It is hard to answer. Then, how about this question, ‘who do you think you are’? Please don’t answer like “My name is ~” or “I am living in ~”. Answer the question that I asked in the way who you’re as you think yourself. Though people are asked to answer in that way, most people, if not all, are prone to answer in a way like “friends of mine have said I am kinds of~”. Like this, it is hard to answer in a way that who I think I am, not others think.
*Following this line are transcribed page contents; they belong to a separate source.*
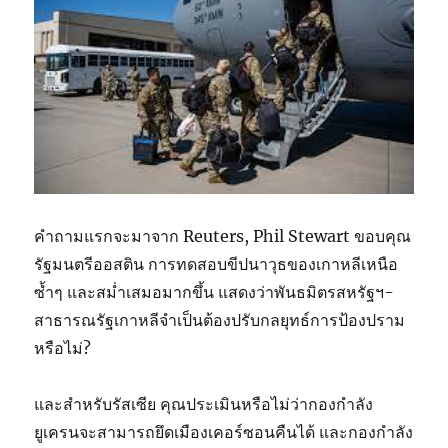
คำถามแรกจะมาจาก Reuters, Phil Stewart ขอบคุณ
รัฐมนตรีออสติน การทดสอบขีปนาวุธของเกาหลีเหนือ
ซ้ำๆ และสม่ำเสมอมากขึ้น แสดงว่าพันธมิตรสหรัฐฯ-
สาธารณรัฐเกาหลีจำเป็นต้องปรับกลยุทธ์การป้องปราม
หรือไม่?
และสำหรับรัสเซีย คุณประเมินหรือไม่ว่ากองกำลัง
ยูเครนจะสามารถยึดเมืองเคอร์ซอนคืนได้ และกองกำลัง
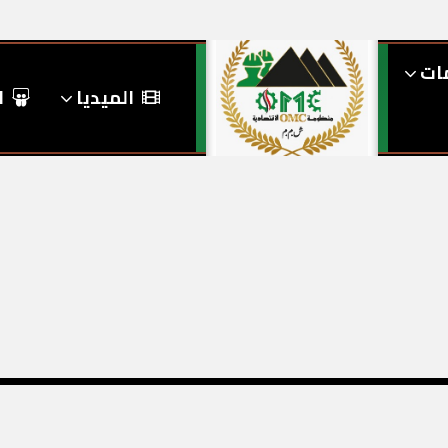
مات
الميديا
ا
I have met so many people who are obsessed to be recognized. There are people who want to be recognized as pretty or handsome, but not limited to appearance, there are also people who want to be recognized by their personality and property. Someone who wants to be recognized as cool, someone as kind and so on. It is so various that I feel hard to list. Among those, my toughest experience is spending time with someone who is obsessed to be recognized as good-natured. She wanted to be appreciated by others as ‘kind girl’ or ‘good-hearted’, so she does what others have to do without asking and says, “I just wanted to help you”. It was just making others as people who don't do what they are supposed to do. Like this, she was making herself devoted to caring others, but didn’t realize that she was making herself good by making others bad. It is just one of the examples of people who are obsessed with others’ judgment.
I’m not claiming that I am entitled to blame on those people. Rather, I was one of them. Frankly speaking, I used to be obsessed to be recognized as woman who is working well, so I have made efforts to be recognized by others as I wanted. At that time, I was aware of the fact that I am caring others’ recognition too much, but not aware that it is a problem. I didn’t know that it is not finding myself but losing who really I am. However, by learning philosophy, I got to know it is a problem that I have to deal with, and I realized that it should not be set aside.
It is absolutely a serious problem in life. Here are some reasons to let people know it is problem who think it is human nature to be eager for others' recognition so that we don’t have to try to solve it. First, it means making myself not in the standard of me but of others. Living life in standard of others sounds like a tragic life and actually it is. Someone who quits so called elite job and does what one wants to do is happier than any other. Second, who others think I am is not me, but it is about one who doesn’t exist. Actually, it means losing myself to be remembered as ‘me’ who doesn’t exist. Lastly, It is nothing important to be recognized. For example, when you heard you’re so sweet (actually you’re not), you could feel great at that time. But you know you’re not sweet or something. it is nothing more than process of making yourself and that doesn’t make you happy ultimately. Chances are that there is someone who believes she is what others think. However, people who only care about that are not happy and lose themselves.
Not striving to get appreciated, making oneself by others’ eyes and trying to be recognized as what I expect to be and so on. This will be hard to do, even seems impossible. But we must try to do, because if we don’t, we will lose who I am. As a result, we end up being obsessed with others judgement. Again, if we don’t even try to find myself, we will be stuck in others’ eyes which means so called ‘self-conscious’.
Let’s find out who I am, and further on what is being, not by others but by ourselves.